Anyway, however you do it, mount the drive on a different box and try to repair it. In my case, this didn’t work, and I had to replace the drive. If you must do so, it is crucial that you get a drive with the same capacity as the good drive in the RAID. Ideally, you want the same exact model of drive.
So, now that you have either a repaired or new disk, you hit the most important land mine: if you try to install this disk into your RAID, and it has some residual RAID information on it, it may hose your data. So, you need to reformat the drive before you add it in. Again, this is best done on a totally different machine. Being paranoid, I reformatted mine to FAT, then reformatted again to HFS, doing a single pass zeroing out of the data.
Now, install the drive into the main machine and startup. Once you are up and running, launch Disk Utility again. Get to the RAID section. As far as the software knows, the old drive it knew about is still missing, so you’ll see something much like the screenshot above.

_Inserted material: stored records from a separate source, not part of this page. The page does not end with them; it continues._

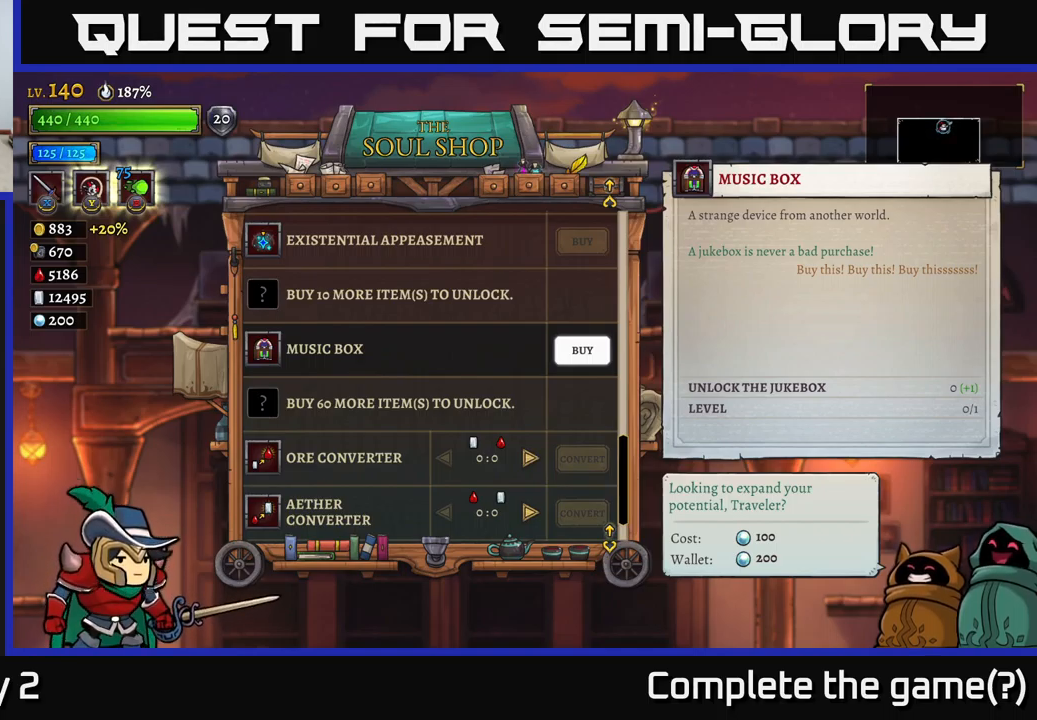
{"buttons": [], "left_stick": "center", "right_stick": "center", "events": []}
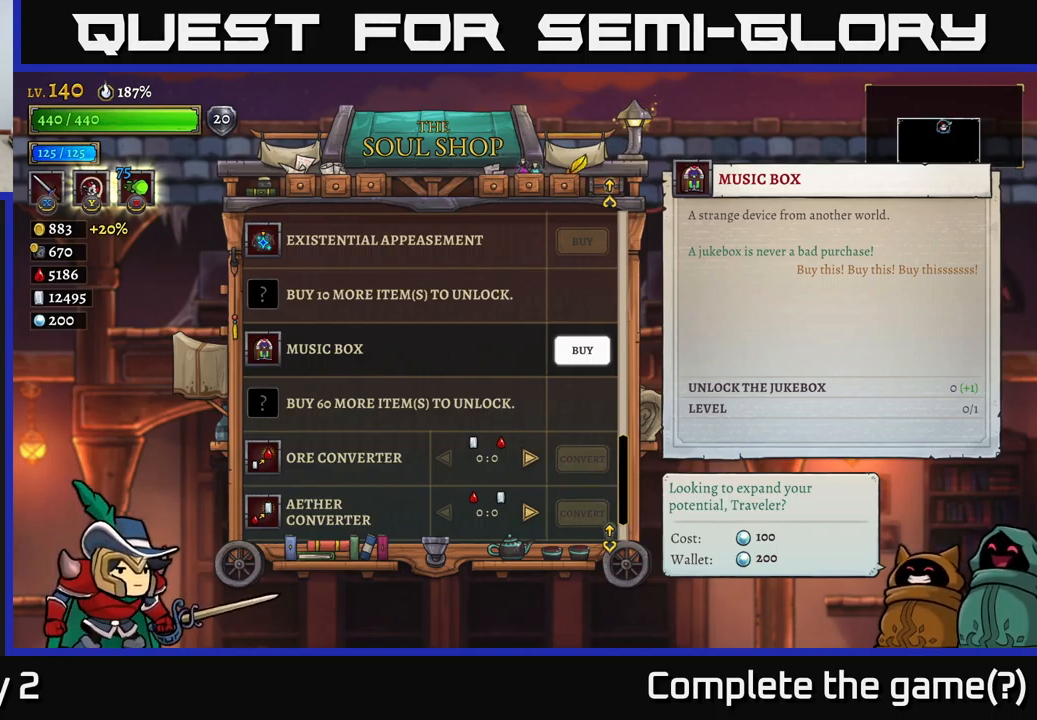
{"buttons": [], "left_stick": "center", "right_stick": "center", "events": []}
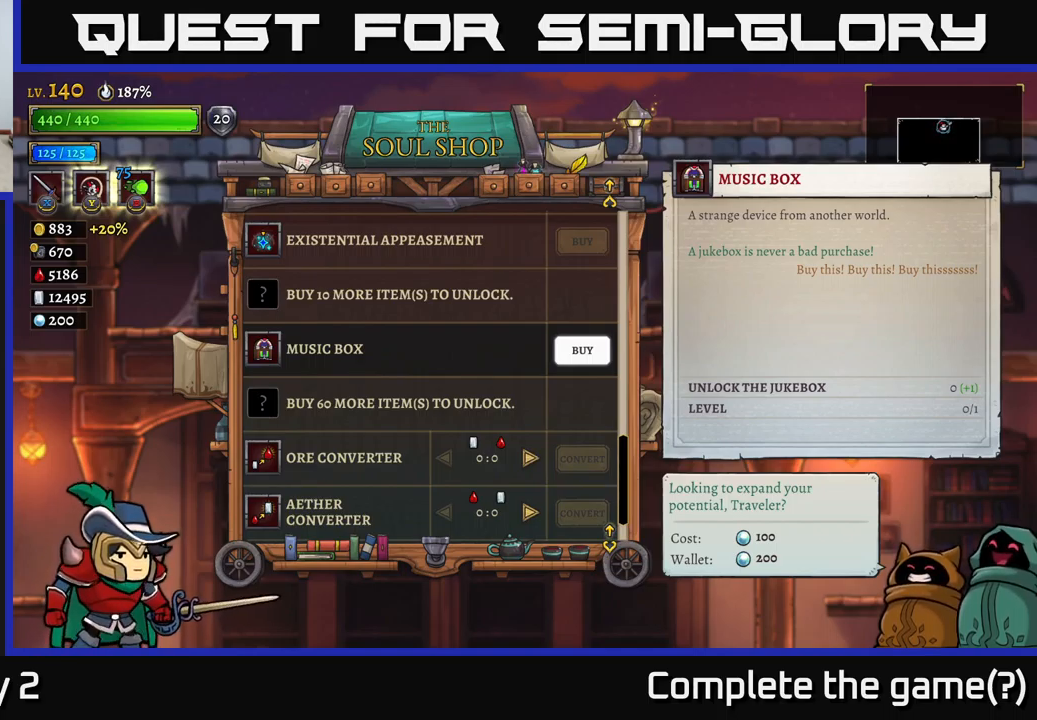
{"buttons": [], "left_stick": "center", "right_stick": "center", "events": []}
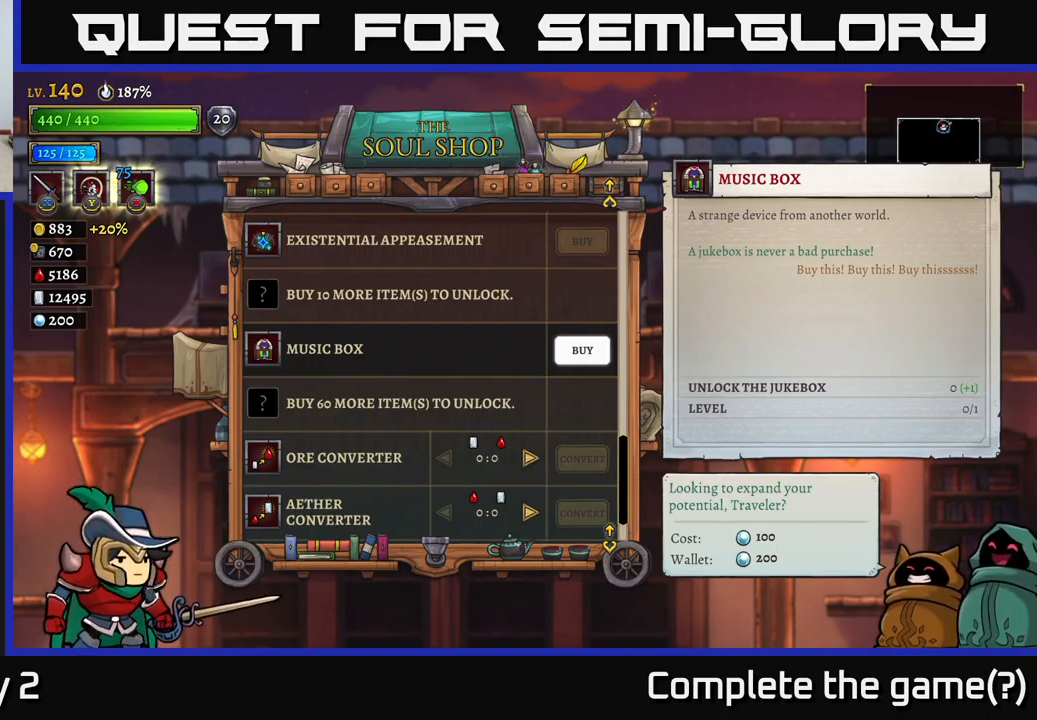
{"buttons": [], "left_stick": "center", "right_stick": "center", "events": []}
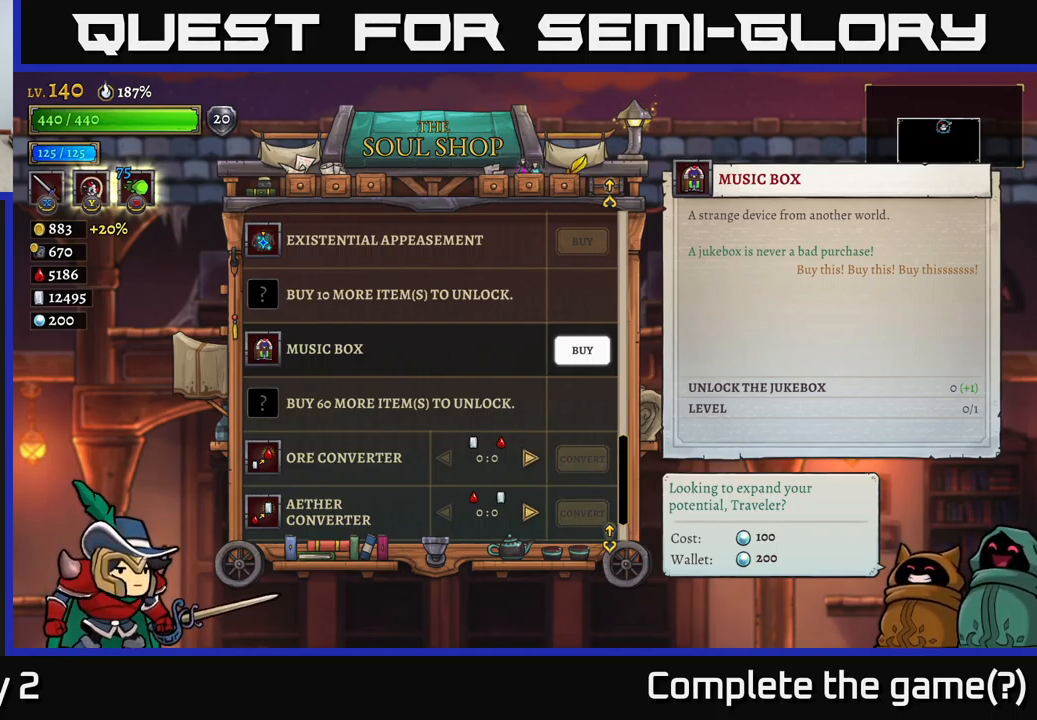
{"buttons": [], "left_stick": "center", "right_stick": "center", "events": []}
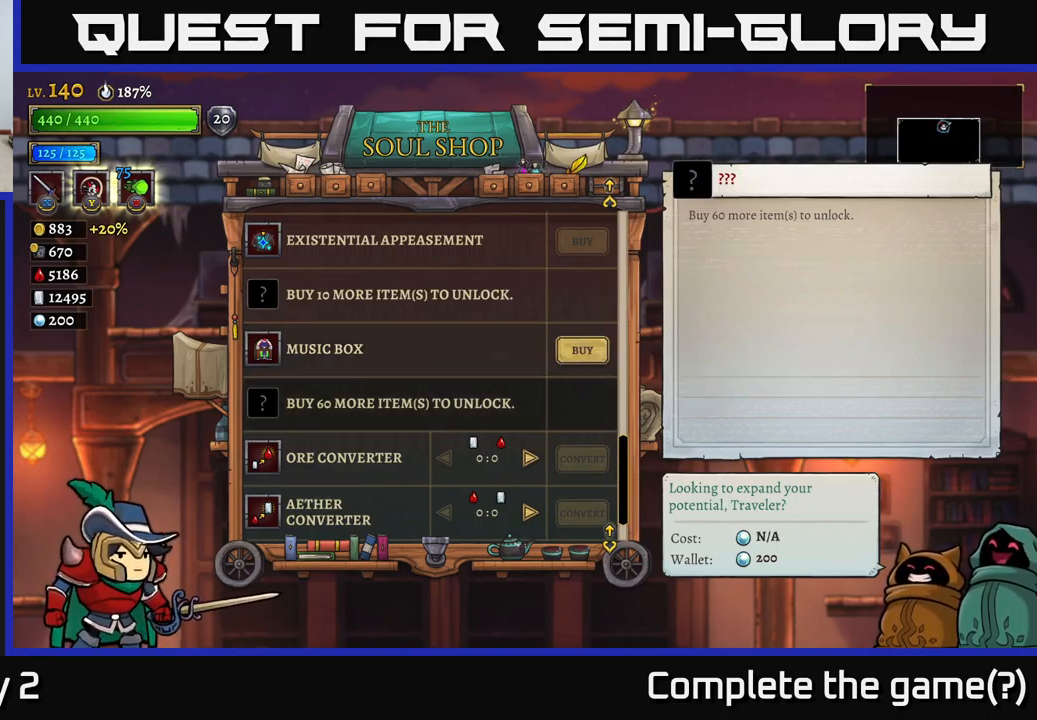
{"buttons": [], "left_stick": "center", "right_stick": "center", "events": [[16, "left_stick", "down"], [233, "left_stick", "center"]]}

If you click on the “Missing” part of the RAID in the UI, the buttons at the bottom should change to “Delete” and “Demote”. You should avoid the first one entirely, and only use “Demote”. This will pull the bad disk out of the RAID, but leave the original disk as part of the RAID.
You can now also drag the new disk into the RAID list:
Once both of these are done, click the parent item in the RAID list. One of the buttons on the bottom will change to “Rebuild”. Hit this button. You will get a confirmation dialog:
Click “Rebuild”, and then watch the progress:
Rebuilding takes hours, so read a book or something. Once it is done, the RAID should be just how you left it, but in full working order. Turn Time Machine back on and away you go.